**Aim of the exercise:**
What lines of the data hold the string "named"? Pull each one out.

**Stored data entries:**

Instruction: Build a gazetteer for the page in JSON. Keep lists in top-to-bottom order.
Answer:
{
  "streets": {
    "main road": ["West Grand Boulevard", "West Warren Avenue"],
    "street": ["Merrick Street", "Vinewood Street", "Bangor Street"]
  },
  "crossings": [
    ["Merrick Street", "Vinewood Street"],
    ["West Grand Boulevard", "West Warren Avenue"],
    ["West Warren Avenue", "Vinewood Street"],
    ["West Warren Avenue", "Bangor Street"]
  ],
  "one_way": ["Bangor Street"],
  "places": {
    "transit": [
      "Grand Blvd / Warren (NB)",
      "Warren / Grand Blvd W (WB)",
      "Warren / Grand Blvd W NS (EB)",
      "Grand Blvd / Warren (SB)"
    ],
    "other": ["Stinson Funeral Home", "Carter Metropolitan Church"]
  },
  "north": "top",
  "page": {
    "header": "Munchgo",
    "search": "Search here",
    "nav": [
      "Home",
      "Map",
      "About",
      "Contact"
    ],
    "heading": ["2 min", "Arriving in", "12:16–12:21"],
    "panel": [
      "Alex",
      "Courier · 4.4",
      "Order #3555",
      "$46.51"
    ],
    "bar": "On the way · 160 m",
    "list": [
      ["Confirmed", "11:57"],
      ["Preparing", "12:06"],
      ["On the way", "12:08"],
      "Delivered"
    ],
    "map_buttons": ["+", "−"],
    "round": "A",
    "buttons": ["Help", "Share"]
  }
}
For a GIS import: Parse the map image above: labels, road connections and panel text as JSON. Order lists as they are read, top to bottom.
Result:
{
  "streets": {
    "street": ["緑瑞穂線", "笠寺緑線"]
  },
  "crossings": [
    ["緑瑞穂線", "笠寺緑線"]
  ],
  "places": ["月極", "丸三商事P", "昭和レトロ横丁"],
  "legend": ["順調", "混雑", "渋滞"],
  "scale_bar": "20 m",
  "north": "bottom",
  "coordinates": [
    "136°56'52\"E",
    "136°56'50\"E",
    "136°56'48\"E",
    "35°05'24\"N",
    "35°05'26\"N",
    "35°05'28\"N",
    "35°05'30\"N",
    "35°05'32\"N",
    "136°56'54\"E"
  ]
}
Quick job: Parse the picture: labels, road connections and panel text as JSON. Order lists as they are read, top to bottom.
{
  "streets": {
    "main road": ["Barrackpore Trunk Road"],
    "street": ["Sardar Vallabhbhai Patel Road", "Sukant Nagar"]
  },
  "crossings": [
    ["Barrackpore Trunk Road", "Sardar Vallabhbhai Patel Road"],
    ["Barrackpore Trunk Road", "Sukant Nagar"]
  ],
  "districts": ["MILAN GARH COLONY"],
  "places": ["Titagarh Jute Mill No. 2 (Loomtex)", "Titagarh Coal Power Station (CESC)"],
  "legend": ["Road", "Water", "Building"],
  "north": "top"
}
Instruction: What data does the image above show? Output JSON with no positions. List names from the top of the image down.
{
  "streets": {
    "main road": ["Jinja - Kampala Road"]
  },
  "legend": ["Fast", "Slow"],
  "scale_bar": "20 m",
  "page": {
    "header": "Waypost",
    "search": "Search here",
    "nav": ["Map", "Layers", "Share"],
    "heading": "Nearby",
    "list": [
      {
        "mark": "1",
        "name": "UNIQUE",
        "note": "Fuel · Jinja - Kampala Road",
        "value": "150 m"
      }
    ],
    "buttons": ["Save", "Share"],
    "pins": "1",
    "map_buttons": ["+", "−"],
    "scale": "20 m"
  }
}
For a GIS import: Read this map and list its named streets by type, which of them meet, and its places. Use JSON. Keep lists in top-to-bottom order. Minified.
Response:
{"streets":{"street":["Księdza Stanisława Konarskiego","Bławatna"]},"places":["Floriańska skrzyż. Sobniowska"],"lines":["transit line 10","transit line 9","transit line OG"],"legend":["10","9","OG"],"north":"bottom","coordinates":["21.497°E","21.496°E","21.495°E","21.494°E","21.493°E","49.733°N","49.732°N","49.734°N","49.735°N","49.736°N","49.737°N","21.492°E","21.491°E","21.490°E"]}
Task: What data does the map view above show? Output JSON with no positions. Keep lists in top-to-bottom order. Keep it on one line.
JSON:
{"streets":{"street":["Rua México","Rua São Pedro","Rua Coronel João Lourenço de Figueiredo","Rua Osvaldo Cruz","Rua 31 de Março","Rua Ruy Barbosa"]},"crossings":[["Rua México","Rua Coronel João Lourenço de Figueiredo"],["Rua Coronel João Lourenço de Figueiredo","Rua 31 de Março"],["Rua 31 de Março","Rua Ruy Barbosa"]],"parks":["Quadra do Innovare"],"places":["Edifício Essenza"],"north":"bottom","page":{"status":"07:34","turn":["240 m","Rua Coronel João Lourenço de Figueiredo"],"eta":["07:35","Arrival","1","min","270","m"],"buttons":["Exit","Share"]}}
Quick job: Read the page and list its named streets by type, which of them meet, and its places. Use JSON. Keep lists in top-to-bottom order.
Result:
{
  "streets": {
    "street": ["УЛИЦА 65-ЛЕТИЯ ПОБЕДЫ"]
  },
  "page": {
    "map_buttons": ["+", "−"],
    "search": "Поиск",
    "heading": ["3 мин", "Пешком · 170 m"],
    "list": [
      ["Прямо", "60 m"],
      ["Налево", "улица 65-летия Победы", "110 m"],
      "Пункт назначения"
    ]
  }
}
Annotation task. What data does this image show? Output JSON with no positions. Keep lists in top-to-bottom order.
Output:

**Response area:**
For a GIS import: Read this map and list its named streets by type, which of them meet, and its places. Use JSON. Keep lists in top-to-bottom order. Minified.
Quick job: Read the page and list its named streets by type, which of them meet, and its places. Use JSON. Keep lists in top-to-bottom order.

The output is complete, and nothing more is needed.